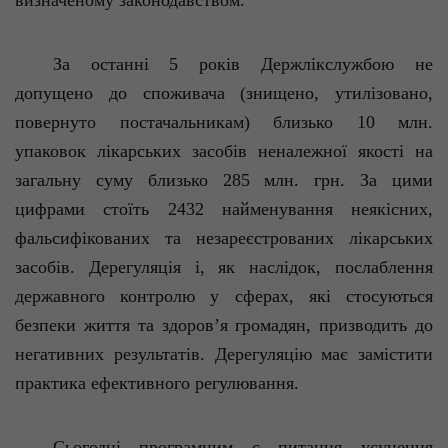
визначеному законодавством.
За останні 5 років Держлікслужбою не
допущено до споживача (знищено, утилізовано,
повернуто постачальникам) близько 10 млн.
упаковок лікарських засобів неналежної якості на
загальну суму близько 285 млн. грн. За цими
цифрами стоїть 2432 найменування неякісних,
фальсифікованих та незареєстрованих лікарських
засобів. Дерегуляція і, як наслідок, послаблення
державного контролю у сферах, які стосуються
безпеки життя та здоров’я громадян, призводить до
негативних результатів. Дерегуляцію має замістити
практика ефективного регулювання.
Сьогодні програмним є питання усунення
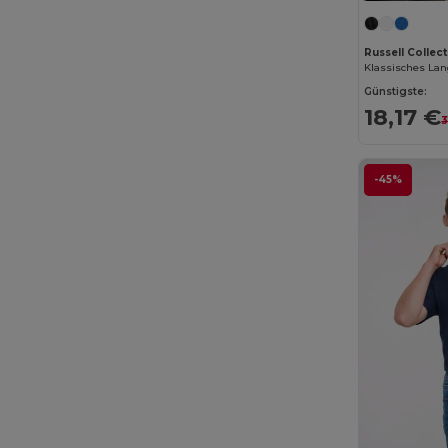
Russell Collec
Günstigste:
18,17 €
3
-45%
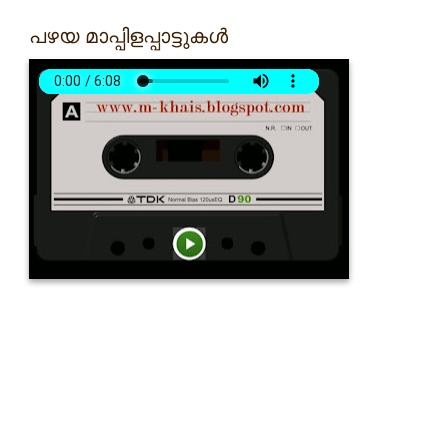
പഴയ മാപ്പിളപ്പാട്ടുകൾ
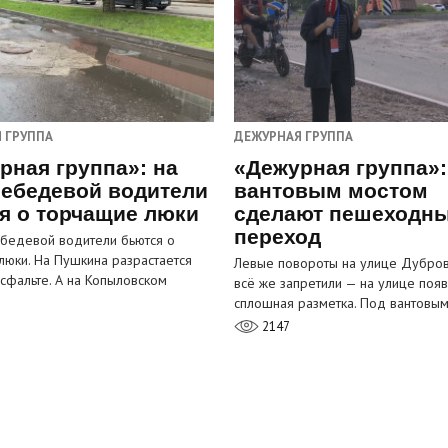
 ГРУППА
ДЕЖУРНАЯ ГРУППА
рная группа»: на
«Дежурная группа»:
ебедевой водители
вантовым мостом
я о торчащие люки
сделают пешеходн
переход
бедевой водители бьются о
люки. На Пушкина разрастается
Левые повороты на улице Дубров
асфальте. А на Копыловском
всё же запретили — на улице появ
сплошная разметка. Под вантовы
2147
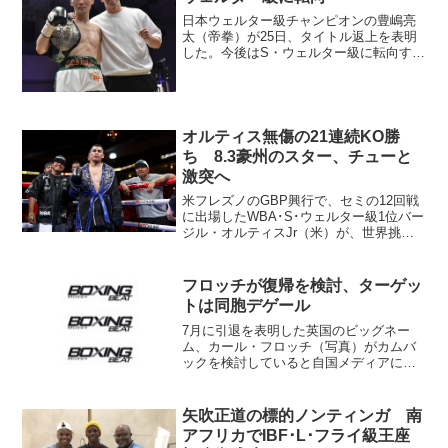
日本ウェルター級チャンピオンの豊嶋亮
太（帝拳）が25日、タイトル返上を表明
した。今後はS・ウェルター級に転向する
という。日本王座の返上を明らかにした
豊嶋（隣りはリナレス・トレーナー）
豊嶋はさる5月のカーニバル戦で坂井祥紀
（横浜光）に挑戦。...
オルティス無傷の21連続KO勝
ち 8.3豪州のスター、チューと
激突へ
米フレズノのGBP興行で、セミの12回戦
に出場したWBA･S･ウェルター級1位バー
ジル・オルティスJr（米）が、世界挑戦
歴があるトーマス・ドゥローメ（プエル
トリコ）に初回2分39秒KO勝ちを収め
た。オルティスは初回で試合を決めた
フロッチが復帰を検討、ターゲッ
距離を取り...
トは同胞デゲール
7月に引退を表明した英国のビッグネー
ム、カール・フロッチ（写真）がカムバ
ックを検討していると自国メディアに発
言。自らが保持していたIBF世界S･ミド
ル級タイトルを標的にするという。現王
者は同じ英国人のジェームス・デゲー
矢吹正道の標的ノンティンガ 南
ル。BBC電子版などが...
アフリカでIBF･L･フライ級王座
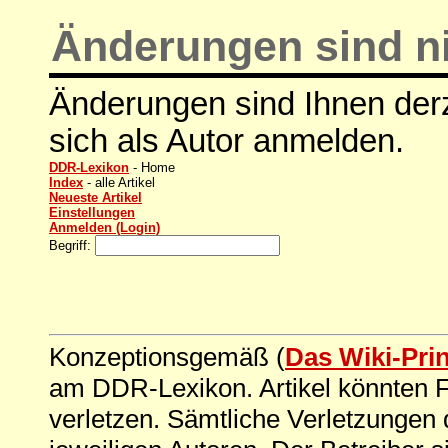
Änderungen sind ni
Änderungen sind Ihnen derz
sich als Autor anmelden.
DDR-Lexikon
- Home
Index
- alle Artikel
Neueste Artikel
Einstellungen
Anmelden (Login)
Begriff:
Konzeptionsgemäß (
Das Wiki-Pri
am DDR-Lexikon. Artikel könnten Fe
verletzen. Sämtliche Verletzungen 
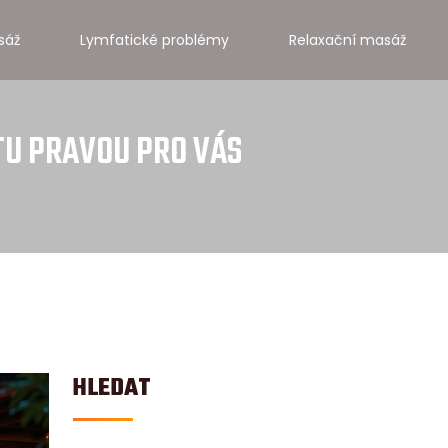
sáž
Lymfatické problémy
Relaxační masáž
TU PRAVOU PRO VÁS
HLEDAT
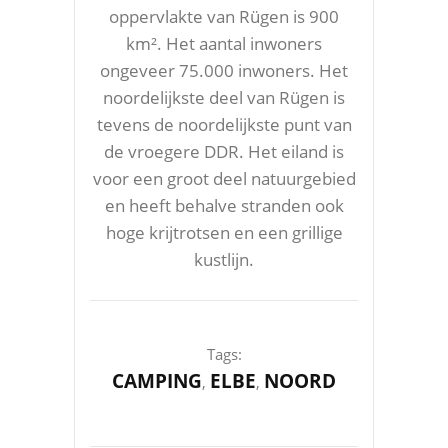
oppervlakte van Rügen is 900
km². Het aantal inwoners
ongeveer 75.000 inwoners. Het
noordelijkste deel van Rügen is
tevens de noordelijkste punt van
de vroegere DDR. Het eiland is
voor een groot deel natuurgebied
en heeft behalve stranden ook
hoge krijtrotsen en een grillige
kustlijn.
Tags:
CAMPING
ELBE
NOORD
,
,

==

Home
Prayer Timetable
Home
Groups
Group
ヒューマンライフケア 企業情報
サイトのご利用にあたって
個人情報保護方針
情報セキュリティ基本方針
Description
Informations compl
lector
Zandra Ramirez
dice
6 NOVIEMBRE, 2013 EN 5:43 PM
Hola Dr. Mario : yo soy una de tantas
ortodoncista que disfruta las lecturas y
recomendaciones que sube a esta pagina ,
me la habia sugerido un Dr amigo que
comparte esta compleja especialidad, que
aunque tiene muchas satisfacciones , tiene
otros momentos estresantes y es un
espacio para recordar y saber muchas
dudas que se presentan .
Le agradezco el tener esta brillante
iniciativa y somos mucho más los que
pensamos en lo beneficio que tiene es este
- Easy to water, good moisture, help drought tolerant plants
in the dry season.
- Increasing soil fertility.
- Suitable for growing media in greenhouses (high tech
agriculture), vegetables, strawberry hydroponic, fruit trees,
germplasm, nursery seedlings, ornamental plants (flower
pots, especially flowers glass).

---

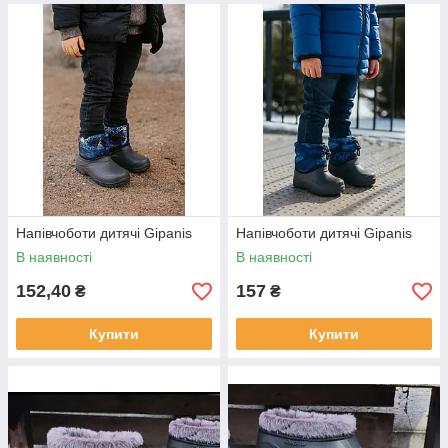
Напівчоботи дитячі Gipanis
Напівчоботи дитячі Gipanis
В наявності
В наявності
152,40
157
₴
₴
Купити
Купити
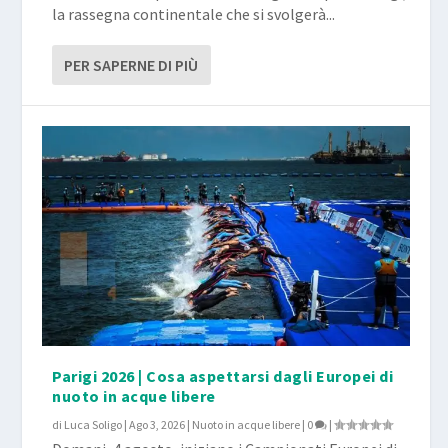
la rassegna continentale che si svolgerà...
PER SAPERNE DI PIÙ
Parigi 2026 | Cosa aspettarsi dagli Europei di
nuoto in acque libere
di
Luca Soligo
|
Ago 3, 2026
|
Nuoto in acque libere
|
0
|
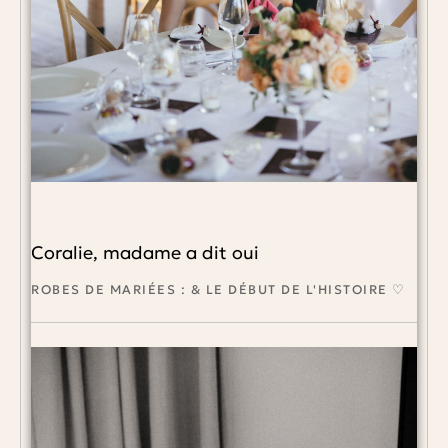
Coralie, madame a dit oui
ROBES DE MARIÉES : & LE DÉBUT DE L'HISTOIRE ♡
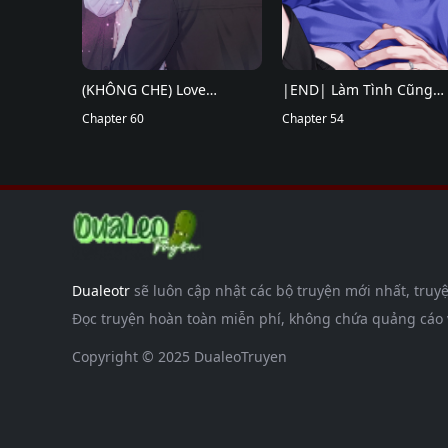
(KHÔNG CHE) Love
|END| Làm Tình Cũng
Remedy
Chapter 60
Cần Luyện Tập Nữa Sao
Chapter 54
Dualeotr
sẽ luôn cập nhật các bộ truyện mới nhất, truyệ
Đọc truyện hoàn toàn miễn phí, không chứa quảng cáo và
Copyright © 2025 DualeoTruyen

-- WHAT THIS TASK INVOLVES --
Look through the entries above. Copy out every line holding the word "засобів".

-- EXPECTED ANSWER --
упаковок лікарських засобів неналежної якості на
засобів. Дерегуляція і, як наслідок, послаблення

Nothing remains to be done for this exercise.